Die fast reale Anti-Utopie

von Gérard Otremba

Dave Eggers hat mit Der Circle das wichtigste Buch des Jahres geschrieben. Der neue Roman des 44-jährigen amerikanischen Schriftstellers ist der Realität näher angesiedelt, als viele vielleicht wahrhaben wollen. Stellen Sie sich vor, Google, Facebook, Twitter, Amazon und Scientology (oder wahlweise die Kirche ihres Vertrauens) schließen sich zu einem weltumspannenden Mega-Konzern zusammen, in Eggers Roman schlicht der Circle genannt. Für einige die Horrorvorstellung schlechthin, für andere das Paradies auf Erden. So auch für die 24-jährige Mae Holland, die voller Enthusiasmus ihren neuen Job in der Customer Experience des Circle antritt.

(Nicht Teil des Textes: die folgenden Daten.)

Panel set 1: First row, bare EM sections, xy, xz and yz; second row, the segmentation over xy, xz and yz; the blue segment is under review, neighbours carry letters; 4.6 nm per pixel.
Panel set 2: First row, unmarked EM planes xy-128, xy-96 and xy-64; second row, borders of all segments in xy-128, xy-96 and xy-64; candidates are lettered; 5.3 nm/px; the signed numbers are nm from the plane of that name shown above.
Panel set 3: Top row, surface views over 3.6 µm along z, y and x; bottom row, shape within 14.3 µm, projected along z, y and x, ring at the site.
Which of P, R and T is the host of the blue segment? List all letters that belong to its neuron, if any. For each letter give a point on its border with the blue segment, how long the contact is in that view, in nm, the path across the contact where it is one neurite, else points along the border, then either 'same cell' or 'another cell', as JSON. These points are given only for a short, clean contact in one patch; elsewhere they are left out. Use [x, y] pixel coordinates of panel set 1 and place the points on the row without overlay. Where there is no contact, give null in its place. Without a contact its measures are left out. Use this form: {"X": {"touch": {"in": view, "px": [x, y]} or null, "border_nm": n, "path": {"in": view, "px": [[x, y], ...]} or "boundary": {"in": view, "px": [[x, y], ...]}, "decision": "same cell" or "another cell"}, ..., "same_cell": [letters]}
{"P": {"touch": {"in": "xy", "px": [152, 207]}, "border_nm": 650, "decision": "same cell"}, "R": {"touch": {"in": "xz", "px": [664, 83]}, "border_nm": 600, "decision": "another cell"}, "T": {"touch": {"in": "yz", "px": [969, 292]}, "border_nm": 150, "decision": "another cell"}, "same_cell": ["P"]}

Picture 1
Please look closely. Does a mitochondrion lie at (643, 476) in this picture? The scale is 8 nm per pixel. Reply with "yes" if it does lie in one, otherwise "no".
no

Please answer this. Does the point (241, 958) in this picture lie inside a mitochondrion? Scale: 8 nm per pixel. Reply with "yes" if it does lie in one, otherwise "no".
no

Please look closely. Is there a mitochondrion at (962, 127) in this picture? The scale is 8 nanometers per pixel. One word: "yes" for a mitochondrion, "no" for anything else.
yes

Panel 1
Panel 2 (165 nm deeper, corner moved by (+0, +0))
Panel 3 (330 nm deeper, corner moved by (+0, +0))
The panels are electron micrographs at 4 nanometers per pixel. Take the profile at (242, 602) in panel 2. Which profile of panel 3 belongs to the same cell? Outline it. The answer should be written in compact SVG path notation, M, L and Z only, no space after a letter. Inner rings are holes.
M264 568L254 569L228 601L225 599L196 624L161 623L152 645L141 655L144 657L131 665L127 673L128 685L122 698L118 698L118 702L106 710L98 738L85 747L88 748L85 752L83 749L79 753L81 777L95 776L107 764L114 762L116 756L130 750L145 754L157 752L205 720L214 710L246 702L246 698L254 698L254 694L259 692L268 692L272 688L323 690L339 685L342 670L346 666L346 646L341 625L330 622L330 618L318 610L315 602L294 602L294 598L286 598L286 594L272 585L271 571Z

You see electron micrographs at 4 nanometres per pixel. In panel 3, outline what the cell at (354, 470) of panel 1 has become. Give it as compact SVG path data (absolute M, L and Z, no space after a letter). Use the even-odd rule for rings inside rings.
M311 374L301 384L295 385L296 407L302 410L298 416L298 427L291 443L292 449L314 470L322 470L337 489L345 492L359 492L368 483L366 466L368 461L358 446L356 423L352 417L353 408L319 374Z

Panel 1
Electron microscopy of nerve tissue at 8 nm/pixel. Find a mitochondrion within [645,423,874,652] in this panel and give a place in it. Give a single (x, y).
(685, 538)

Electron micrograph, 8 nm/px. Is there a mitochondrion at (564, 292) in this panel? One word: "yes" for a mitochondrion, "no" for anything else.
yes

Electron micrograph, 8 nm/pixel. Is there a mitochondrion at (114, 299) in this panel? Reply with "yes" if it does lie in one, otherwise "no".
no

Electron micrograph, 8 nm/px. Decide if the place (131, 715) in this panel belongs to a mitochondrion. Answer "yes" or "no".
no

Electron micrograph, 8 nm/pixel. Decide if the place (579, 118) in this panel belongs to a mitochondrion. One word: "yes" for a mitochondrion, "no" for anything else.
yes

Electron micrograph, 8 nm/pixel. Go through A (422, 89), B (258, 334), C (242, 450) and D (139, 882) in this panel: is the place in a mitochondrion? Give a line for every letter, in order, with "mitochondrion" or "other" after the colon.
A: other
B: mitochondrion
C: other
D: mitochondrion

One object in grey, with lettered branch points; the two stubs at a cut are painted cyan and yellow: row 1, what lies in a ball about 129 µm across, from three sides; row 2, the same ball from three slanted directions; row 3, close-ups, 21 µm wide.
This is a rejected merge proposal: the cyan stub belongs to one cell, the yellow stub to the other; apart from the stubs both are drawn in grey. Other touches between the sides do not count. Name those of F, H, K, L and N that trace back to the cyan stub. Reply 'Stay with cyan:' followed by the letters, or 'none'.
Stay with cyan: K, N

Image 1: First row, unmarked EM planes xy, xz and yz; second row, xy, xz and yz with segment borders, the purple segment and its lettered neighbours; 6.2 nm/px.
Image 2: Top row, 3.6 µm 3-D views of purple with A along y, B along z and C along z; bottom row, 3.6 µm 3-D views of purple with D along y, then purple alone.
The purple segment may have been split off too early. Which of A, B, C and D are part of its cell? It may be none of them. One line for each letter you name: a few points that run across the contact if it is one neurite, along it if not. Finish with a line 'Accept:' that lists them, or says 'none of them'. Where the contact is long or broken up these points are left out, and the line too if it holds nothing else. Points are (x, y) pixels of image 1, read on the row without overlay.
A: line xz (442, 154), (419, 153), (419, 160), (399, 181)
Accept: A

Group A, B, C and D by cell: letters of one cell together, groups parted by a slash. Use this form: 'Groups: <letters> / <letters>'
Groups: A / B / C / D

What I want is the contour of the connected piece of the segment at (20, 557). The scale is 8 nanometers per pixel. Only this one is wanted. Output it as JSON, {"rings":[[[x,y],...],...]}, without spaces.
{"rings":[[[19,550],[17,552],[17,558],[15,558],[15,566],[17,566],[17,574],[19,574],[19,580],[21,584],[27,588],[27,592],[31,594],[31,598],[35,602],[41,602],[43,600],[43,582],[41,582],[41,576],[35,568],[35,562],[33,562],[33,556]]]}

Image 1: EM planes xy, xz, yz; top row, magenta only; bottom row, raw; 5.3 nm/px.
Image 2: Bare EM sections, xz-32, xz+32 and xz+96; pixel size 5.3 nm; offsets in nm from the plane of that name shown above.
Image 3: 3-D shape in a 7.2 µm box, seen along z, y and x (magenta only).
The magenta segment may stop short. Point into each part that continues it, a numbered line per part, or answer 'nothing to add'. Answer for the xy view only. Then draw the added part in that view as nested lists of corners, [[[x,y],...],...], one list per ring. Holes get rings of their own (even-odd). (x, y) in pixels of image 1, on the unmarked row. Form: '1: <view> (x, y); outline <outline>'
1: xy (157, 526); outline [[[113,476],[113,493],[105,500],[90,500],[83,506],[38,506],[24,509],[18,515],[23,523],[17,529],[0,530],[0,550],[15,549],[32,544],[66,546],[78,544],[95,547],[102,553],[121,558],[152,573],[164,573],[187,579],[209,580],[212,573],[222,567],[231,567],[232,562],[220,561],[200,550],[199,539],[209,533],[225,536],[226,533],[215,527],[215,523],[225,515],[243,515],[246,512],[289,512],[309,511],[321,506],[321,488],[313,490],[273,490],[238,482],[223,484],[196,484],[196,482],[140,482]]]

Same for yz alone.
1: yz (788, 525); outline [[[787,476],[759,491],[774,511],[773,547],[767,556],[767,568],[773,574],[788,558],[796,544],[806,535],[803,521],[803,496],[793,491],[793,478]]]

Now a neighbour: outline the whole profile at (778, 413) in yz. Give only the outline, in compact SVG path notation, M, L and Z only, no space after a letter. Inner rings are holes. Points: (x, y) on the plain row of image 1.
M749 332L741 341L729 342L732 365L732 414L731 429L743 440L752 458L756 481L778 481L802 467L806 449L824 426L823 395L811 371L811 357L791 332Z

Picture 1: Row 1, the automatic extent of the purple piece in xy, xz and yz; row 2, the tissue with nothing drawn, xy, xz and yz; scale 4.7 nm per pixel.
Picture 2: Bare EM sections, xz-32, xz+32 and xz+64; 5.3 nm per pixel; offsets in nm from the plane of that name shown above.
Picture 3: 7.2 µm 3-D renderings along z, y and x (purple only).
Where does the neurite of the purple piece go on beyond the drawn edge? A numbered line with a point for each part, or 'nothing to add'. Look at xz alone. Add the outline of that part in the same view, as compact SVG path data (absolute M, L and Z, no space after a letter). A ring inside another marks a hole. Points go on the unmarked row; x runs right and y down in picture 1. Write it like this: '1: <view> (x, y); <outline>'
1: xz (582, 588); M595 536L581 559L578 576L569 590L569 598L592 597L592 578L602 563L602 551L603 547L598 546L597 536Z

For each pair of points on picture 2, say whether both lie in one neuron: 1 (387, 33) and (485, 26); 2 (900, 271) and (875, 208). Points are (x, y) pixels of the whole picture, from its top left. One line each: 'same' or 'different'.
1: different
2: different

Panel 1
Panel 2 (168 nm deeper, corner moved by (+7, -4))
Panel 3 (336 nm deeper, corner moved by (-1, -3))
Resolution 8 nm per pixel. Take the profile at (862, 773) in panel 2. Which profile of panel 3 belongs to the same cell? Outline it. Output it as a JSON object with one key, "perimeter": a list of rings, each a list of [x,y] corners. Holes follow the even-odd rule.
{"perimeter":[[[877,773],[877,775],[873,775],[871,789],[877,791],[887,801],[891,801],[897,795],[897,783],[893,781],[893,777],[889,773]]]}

„Ihre Heimatstadt und der Rest von Kalifornien, der Rest von Amerika kamen ihr vor wie das heillose Chaos in einem Entwicklungsland. Außerhalb der Circle-Mauern gab es bloß Lärm und Kampf, Versagen und Dreck. Hier dagegen war alles vollkommen. Die besten Leute hatten die besten Systeme gemacht, und die besten Systeme hatten Geldmittel eingebracht, unbegrenzte Geldmittel, die das hier möglich machten: den allerbesten Arbeitsplatz. Und es war ganz logisch, dass dem so war, dachte Mae. Wer könnte Utopia bauen, wenn nicht Utopisten?“

Ziel dieser Utopisten und des Unternehmens ist die 100-prozentige Demokratie, die die Erschaffung des vollkommen gläsernen Menschen voraussetzt, natürlich nur zum Wohle der Menschheit und des Individuums, das aber nur in der Gemeinschaft funktionieren kann. Alle Ideen und Erfindungen dienen der größtmöglichen Transparenz des Einzelnen. Mae Holland gerät in einer wahnwitzigen Geschwindigkeit in einen atemlosen Sog aus Ereignissen, die sie in den Mittelpunkt des Circle und zum bekanntesten Menschen der Welt machen, lebt sie sehr bald schon mit einer winzigen Kamera an ihrem Hals die grenzenlose Offenheit eines Menschen sichtbar vor. Ihre millionenfachen Internet-Follower sind begeistert. Sie verinnerlicht alle auf dem Betriebs-Campus der Firma und in den heiligen Arbeitsstätten prangenden, oder von ihr selbst erfundenen, Slogans: „Wir schaffen alles“, „Community First“, „Alles was passiert, muss bekannt sein“, „Geheimnisse sind Lügen“, „Teilen Ist Heilen“, „Alles Private ist Diebstahl“.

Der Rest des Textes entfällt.